Crystallization trials were performed by hanging-drop vapor diffusion method at 16 °C. The protein solution, diluted to 8~10 mg/mL, was mixed in a 1:1 (v/v) ratio with the reservoir solution. Crystals of MtEccCb1-ATPase3, MtEccC2-ATPase3, MtEccC3-ATPase3, MtEccC5-ATPase3 and MtEccCb1-ATPase3+MtEsxB were grown from condition I [0.49 mol/L sodium phosphate monobasic monohydrate, 0.91 mol/L potassium phosphate dibasic, pH 6.9], condition II [0.1 M BIS-TRIS pH 6.5, 45% (v/v) Polypropylene glycol P 400], conditions III [0.1 mol/L Hepes/sodium hydroxide pH 7.5, 0.2 mol/L sodium chloride, 20% (w/v) PEG3000], condition IV [0.2 mol/L sodium dihydrogen phosphate monohydrate pH 4.5, 20% (w/v) PEG3350] and condition V [0.1 mol/L MES pH 6.5, 0.2 mol/L sodium chloride, 25% (w/v) PEG3350], respectively. After optimization for each condition, crystals were harvested using glycerol as cryo-protectant, flash-cooled and stored in liquid nitrogen for data collection.
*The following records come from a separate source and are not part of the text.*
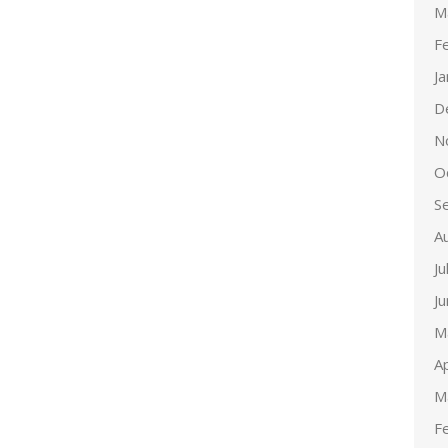
M
F
J
D
N
O
S
A
Ju
J
M
Ap
M
F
Data collection and structure determination

X-ray data were collected on beamlines BL18U1 and BL19U1 at Shanghai Synchrotron Radiation Facility (SSRF) and beamline BL41XU at SPring-8. Data sets were processed, merged and scaled using HKL2000 (Otwinowski and Minor 1997). The initial phases for MtEccCb1-ATPase3, MtEccC2-ATPase3, MtEccC3-ATPase3 and MtEccC5-ATPase3 were solved by the molecular replacement method using PHASER (McCoy et al. 2007) using the structure of the ATPase3 domain of EccC from Thermomonospora curvata (PDB code: 4NH0) (Rosenberg et al. 2015) as the search template. Model building was performed automatically using phenix.autobuild. Manual building in COOT (Emsley and Cowtan 2004) and refinement in PHENIX (Adams et al. 2010) were carried out iteratively for several rounds to obtain the final models. The structure of MtEccCb1-ATPase3 in complex with MtEsxB was then solved by molecular replacement using model of MtEccCb1-ATPase3 as search template. Data collection and structure refinement statistics are summarized in Table S2.

Isothermal titration calorimetry (ITC)

ITC was performed at 20 °C with a MicroCal iTC200 instrument (GE Healthcare). Proteins and peptides were prepared in ITC buffer containing 20 mmol/L Hepes (pH 7.0), 150 mmol/L NaCl, 1 mmol/L MgCl2, 1 mmol/L ATP and 5% (w/v) glycerol. The concentration of MtEccCb1-ATPase3, Esx proteins and peptides were 50 μmol/L, 1 mmol/L and 1.2 mmol/L, respectively. Control experiments were performed under same experimental conditions except that the sample in the syringe was replaced with the ITC buffer. This allowed the calculation of heat of dilution for the protein. The acquired ITC data were analyzed by the Origin 7.0 (GE Healthcare) program using the “One Set of Binding Sites” fitting model.

ATPase activity assay

ATPase activities were measured using the ATPase/GTPase Activity Assay Kit (MAK-113, Sigma-Aldrich) according to the manufacturer’s instruction. The purified protein was diluted to 10 μmol/L with Assay Buffer (20 mmol/L Hepes pH 7.0, 150 mmol/L NaCl, 5% (w/v) glycerol, 5 mmol/L ATP, 5 mmol/L MgCl2). 20 μL of the reaction mixture containing the diluted protein was incubated for 1 h at 20 °C. Then, 100 μL of malachite green reagent was added into each reaction well and incubated for 10 min. After that, the absorbance at 620 nm were measured, proportional to the enzyme activity present.

Data availability

Coordinates and structure factors for MtEccCb1-ATPase3, MtEccC2-ATPase3, MtEccC3-ATPase3, MtEccC5-ATPase3 and MtEccCb1-ATPase3+MtEsxB complex have been deposited in the Protein Data Bank, under accession codes 6JD4, 6JD5, 6J17, 6J18 and 6J19. All other data are available from the authors upon request.